* begin Reading passage *
I’m not sure that’s as simple as that. You cannot simply ship stuff elsewhere if there is not enough demand for it. Besides, if we force them down, others are likely to follow suit asking why they should pay more than we do.

But I agree that priority should be to work on the things we can solve ourselves like congestion at our ports which is significantly worse than anywhere else in the world.

in shipping, there are years when your operating margins are more like -50%. Having the politicians try to cap the good years just means no one new will buy ships because the volatility is too high. Already most ships are financed, ala a mortgage, with around 70% debt, so it doesn’t take much of a move in shipping rates to swing a leveraged bet on rates from very positive to very negative given your interest rate costs (and much of your operating costs) are fixed.

Meanwhile, Sen. Warren’s lackey telling us how the free market is supposed to work as oil prices break to new highs…

*RAMAMURTI WARNS OIL, GAS COS. NOT TO RAISE PRICES ON CONSUMERS

He’s telling them they should take a loss, since after all, the oil prices are up nearly 10% just today and someone should tell him the oil goes into making gasoline.
* end Reading passage *
Write out the passage on shipping rates and oil prices word for word, from "I’m not sure" to "costs) are fixed.". The records bear no relation to the passage on shipping rates and oil prices.
* begin Data *
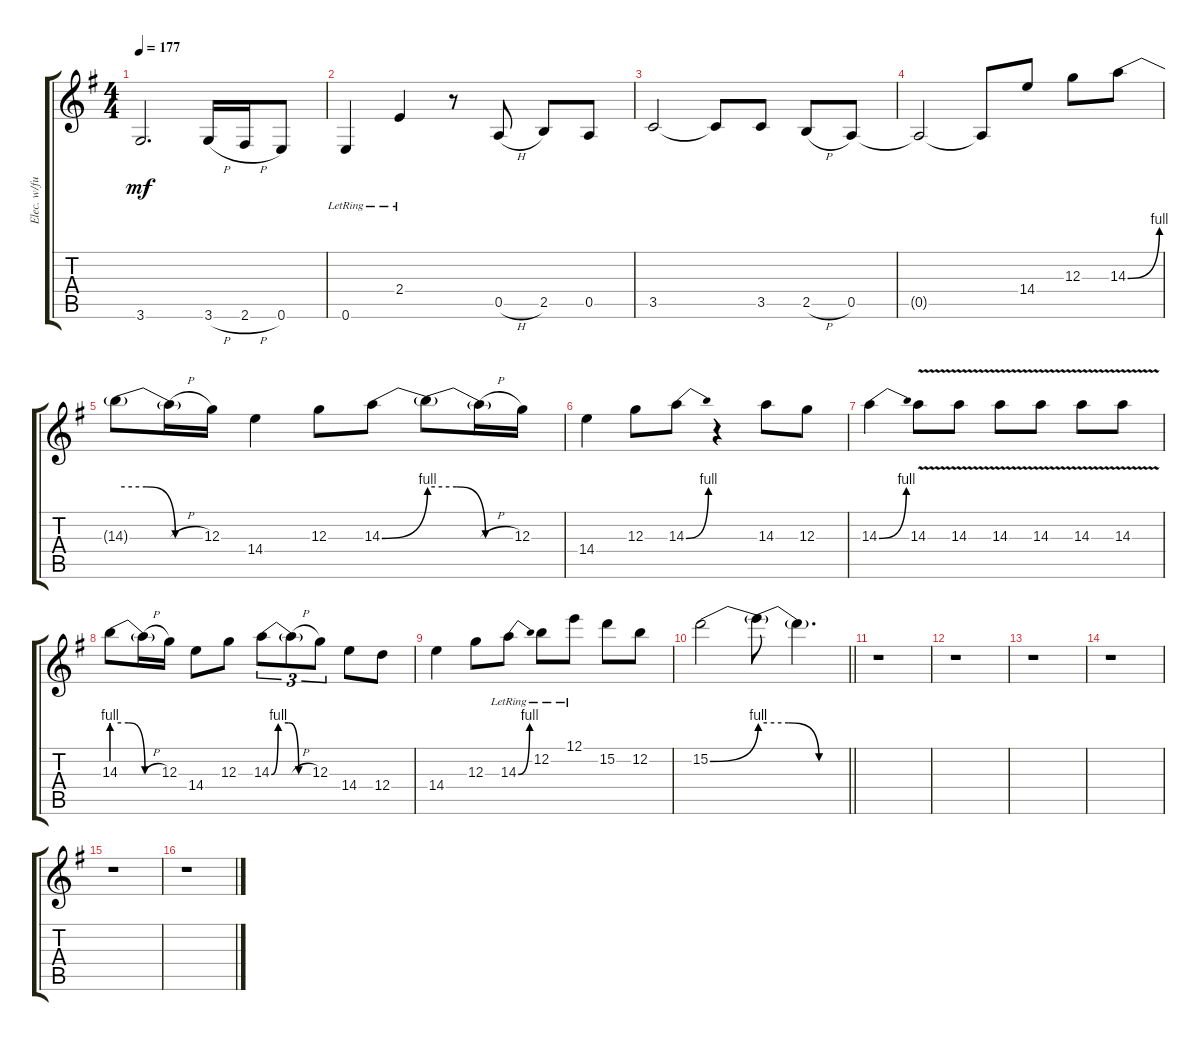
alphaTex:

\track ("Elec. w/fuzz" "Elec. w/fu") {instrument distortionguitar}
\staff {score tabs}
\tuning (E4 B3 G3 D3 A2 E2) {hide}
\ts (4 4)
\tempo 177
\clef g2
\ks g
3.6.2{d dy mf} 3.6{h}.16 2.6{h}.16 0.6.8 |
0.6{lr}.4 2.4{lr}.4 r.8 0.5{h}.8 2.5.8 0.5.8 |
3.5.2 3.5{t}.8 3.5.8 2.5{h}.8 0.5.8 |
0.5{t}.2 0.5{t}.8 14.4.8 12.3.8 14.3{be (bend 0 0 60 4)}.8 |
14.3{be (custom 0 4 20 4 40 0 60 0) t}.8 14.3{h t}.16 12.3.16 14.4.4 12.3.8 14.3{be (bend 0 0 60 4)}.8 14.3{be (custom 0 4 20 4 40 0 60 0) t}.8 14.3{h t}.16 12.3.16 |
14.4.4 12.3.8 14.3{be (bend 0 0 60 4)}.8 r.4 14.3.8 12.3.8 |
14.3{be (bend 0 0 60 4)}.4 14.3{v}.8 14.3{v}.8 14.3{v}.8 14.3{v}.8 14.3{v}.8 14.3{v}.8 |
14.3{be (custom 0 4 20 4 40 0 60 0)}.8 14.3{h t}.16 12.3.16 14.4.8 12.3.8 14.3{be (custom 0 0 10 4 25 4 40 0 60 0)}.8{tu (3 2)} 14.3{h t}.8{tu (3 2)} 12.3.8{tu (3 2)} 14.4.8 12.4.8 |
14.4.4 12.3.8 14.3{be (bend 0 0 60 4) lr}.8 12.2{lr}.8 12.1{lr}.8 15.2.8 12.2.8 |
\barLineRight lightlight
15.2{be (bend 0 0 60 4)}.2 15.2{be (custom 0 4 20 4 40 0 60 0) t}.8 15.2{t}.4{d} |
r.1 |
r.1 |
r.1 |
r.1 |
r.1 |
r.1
* end Data *
▶ Response to this task:
I’m not sure that’s as simple as that. You cannot simply ship stuff elsewhere if there is not enough demand for it. Besides, if we force them down, others are likely to follow suit asking why they should pay more than we do.

But I agree that priority should be to work on the things we can solve ourselves like congestion at our ports which is significantly worse than anywhere else in the world.

in shipping, there are years when your operating margins are more like -50%. Having the politicians try to cap the good years just means no one new will buy ships because the volatility is too high. Already most ships are financed, ala a mortgage, with around 70% debt, so it doesn’t take much of a move in shipping rates to swing a leveraged bet on rates from very positive to very negative given your interest rate costs (and much of your operating costs) are fixed.